Saved entries

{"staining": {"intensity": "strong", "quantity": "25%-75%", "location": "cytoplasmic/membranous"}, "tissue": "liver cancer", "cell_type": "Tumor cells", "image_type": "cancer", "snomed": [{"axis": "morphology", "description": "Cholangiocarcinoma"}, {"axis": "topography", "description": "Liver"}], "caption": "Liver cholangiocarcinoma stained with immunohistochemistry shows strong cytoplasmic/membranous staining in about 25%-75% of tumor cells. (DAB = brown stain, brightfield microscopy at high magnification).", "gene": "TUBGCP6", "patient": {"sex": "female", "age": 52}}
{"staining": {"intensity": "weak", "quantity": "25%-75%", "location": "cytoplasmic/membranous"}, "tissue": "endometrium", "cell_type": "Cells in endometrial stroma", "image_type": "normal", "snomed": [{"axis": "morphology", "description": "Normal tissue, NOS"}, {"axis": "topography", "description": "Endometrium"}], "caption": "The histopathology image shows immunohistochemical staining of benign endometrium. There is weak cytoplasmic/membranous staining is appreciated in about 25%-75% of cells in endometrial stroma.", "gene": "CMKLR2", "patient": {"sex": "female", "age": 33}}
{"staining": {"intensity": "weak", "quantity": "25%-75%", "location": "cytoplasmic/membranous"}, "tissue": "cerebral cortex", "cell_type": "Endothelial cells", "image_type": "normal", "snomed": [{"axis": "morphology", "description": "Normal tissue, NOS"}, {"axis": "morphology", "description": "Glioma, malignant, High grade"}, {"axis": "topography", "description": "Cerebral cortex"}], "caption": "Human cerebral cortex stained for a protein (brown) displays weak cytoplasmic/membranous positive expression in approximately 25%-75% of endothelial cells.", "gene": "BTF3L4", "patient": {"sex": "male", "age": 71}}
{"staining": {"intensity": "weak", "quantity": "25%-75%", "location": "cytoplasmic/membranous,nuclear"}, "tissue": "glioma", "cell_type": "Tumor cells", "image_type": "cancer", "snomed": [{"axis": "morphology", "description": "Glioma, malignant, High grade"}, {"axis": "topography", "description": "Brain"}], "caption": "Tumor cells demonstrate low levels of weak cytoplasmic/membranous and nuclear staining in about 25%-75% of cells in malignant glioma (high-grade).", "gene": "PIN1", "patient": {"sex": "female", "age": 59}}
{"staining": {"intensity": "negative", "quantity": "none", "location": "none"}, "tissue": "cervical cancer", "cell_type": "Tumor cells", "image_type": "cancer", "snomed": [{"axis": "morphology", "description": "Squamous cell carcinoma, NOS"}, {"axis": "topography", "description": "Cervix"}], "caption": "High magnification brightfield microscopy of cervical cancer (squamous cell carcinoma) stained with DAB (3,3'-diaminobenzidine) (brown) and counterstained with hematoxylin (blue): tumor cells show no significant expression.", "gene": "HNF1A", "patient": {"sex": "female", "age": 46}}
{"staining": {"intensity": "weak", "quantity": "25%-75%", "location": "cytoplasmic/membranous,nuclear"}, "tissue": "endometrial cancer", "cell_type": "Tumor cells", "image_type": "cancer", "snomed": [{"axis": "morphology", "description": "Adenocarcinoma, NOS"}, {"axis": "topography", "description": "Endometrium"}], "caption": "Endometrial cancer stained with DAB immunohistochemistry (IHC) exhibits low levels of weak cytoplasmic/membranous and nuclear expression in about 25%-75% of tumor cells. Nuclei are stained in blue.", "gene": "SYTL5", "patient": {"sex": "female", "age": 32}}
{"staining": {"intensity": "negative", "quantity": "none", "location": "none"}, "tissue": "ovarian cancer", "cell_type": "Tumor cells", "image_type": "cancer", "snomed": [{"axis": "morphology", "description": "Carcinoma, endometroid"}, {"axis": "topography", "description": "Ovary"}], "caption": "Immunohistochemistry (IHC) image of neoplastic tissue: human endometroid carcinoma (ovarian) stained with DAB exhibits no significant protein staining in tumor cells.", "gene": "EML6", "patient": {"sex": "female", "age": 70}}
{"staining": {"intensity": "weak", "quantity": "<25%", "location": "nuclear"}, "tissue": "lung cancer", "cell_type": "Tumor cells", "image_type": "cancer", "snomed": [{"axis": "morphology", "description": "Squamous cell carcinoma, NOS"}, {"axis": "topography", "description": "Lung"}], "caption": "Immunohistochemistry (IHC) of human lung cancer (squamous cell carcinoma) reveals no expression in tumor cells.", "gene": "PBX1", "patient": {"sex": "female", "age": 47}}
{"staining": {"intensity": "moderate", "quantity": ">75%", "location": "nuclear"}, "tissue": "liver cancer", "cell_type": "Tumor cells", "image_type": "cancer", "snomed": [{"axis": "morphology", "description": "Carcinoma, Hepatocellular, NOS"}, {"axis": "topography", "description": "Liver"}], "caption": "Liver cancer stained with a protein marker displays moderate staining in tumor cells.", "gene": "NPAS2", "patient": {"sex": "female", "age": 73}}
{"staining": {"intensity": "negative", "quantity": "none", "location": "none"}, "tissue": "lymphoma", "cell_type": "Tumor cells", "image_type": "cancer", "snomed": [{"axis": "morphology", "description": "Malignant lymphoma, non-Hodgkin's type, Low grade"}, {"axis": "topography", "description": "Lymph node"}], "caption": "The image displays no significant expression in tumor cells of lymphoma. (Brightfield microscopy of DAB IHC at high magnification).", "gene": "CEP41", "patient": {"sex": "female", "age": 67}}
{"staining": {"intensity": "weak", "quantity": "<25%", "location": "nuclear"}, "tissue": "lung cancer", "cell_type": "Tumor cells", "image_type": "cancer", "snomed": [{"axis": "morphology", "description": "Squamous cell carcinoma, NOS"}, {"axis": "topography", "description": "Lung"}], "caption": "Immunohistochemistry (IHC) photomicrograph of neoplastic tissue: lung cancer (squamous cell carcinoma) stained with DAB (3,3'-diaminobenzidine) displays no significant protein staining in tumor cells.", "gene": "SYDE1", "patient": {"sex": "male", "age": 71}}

Task
Each record shown above must be reproduced exactly.

Exercise solution
{"staining": {"intensity": "strong", "quantity": "25%-75%", "location": "cytoplasmic/membranous"}, "tissue": "liver cancer", "cell_type": "Tumor cells", "image_type": "cancer", "snomed": [{"axis": "morphology", "description": "Cholangiocarcinoma"}, {"axis": "topography", "description": "Liver"}], "caption": "Liver cholangiocarcinoma stained with immunohistochemistry shows strong cytoplasmic/membranous staining in about 25%-75% of tumor cells. (DAB = brown stain, brightfield microscopy at high magnification).", "gene": "TUBGCP6", "patient": {"sex": "female", "age": 52}}
{"staining": {"intensity": "weak", "quantity": "25%-75%", "location": "cytoplasmic/membranous"}, "tissue": "endometrium", "cell_type": "Cells in endometrial stroma", "image_type": "normal", "snomed": [{"axis": "morphology", "description": "Normal tissue, NOS"}, {"axis": "topography", "description": "Endometrium"}], "caption": "The histopathology image shows immunohistochemical staining of benign endometrium. There is weak cytoplasmic/membranous staining is appreciated in about 25%-75% of cells in endometrial stroma.", "gene": "CMKLR2", "patient": {"sex": "female", "age": 33}}
{"staining": {"intensity": "weak", "quantity": "25%-75%", "location": "cytoplasmic/membranous"}, "tissue": "cerebral cortex", "cell_type": "Endothelial cells", "image_type": "normal", "snomed": [{"axis": "morphology", "description": "Normal tissue, NOS"}, {"axis": "morphology", "description": "Glioma, malignant, High grade"}, {"axis": "topography", "description": "Cerebral cortex"}], "caption": "Human cerebral cortex stained for a protein (brown) displays weak cytoplasmic/membranous positive expression in approximately 25%-75% of endothelial cells.", "gene": "BTF3L4", "patient": {"sex": "male", "age": 71}}
{"staining": {"intensity": "weak", "quantity": "25%-75%", "location": "cytoplasmic/membranous,nuclear"}, "tissue": "glioma", "cell_type": "Tumor cells", "image_type": "cancer", "snomed": [{"axis": "morphology", "description": "Glioma, malignant, High grade"}, {"axis": "topography", "description": "Brain"}], "caption": "Tumor cells demonstrate low levels of weak cytoplasmic/membranous and nuclear staining in about 25%-75% of cells in malignant glioma (high-grade).", "gene": "PIN1", "patient": {"sex": "female", "age": 59}}
{"staining": {"intensity": "negative", "quantity": "none", "location": "none"}, "tissue": "cervical cancer", "cell_type": "Tumor cells", "image_type": "cancer", "snomed": [{"axis": "morphology", "description": "Squamous cell carcinoma, NOS"}, {"axis": "topography", "description": "Cervix"}], "caption": "High magnification brightfield microscopy of cervical cancer (squamous cell carcinoma) stained with DAB (3,3'-diaminobenzidine) (brown) and counterstained with hematoxylin (blue): tumor cells show no significant expression.", "gene": "HNF1A", "patient": {"sex": "female", "age": 46}}
{"staining": {"intensity": "weak", "quantity": "25%-75%", "location": "cytoplasmic/membranous,nuclear"}, "tissue": "endometrial cancer", "cell_type": "Tumor cells", "image_type": "cancer", "snomed": [{"axis": "morphology", "description": "Adenocarcinoma, NOS"}, {"axis": "topography", "description": "Endometrium"}], "caption": "Endometrial cancer stained with DAB immunohistochemistry (IHC) exhibits low levels of weak cytoplasmic/membranous and nuclear expression in about 25%-75% of tumor cells. Nuclei are stained in blue.", "gene": "SYTL5", "patient": {"sex": "female", "age": 32}}
{"staining": {"intensity": "negative", "quantity": "none", "location": "none"}, "tissue": "ovarian cancer", "cell_type": "Tumor cells", "image_type": "cancer", "snomed": [{"axis": "morphology", "description": "Carcinoma, endometroid"}, {"axis": "topography", "description": "Ovary"}], "caption": "Immunohistochemistry (IHC) image of neoplastic tissue: human endometroid carcinoma (ovarian) stained with DAB exhibits no significant protein staining in tumor cells.", "gene": "EML6", "patient": {"sex": "female", "age": 70}}
{"staining": {"intensity": "weak", "quantity": "<25%", "location": "nuclear"}, "tissue": "lung cancer", "cell_type": "Tumor cells", "image_type": "cancer", "snomed": [{"axis": "morphology", "description": "Squamous cell carcinoma, NOS"}, {"axis": "topography", "description": "Lung"}], "caption": "Immunohistochemistry (IHC) of human lung cancer (squamous cell carcinoma) reveals no expression in tumor cells.", "gene": "PBX1", "patient": {"sex": "female", "age": 47}}
{"staining": {"intensity": "moderate", "quantity": ">75%", "location": "nuclear"}, "tissue": "liver cancer", "cell_type": "Tumor cells", "image_type": "cancer", "snomed": [{"axis": "morphology", "description": "Carcinoma, Hepatocellular, NOS"}, {"axis": "topography", "description": "Liver"}], "caption": "Liver cancer stained with a protein marker displays moderate staining in tumor cells.", "gene": "NPAS2", "patient": {"sex": "female", "age": 73}}
{"staining": {"intensity": "negative", "quantity": "none", "location": "none"}, "tissue": "lymphoma", "cell_type": "Tumor cells", "image_type": "cancer", "snomed": [{"axis": "morphology", "description": "Malignant lymphoma, non-Hodgkin's type, Low grade"}, {"axis": "topography", "description": "Lymph node"}], "caption": "The image displays no significant expression in tumor cells of lymphoma. (Brightfield microscopy of DAB IHC at high magnification).", "gene": "CEP41", "patient": {"sex": "female", "age": 67}}
{"staining": {"intensity": "weak", "quantity": "<25%", "location": "nuclear"}, "tissue": "lung cancer", "cell_type": "Tumor cells", "image_type": "cancer", "snomed": [{"axis": "morphology", "description": "Squamous cell carcinoma, NOS"}, {"axis": "topography", "description": "Lung"}], "caption": "Immunohistochemistry (IHC) photomicrograph of neoplastic tissue: lung cancer (squamous cell carcinoma) stained with DAB (3,3'-diaminobenzidine) displays no significant protein staining in tumor cells.", "gene": "SYDE1", "patient": {"sex": "male", "age": 71}}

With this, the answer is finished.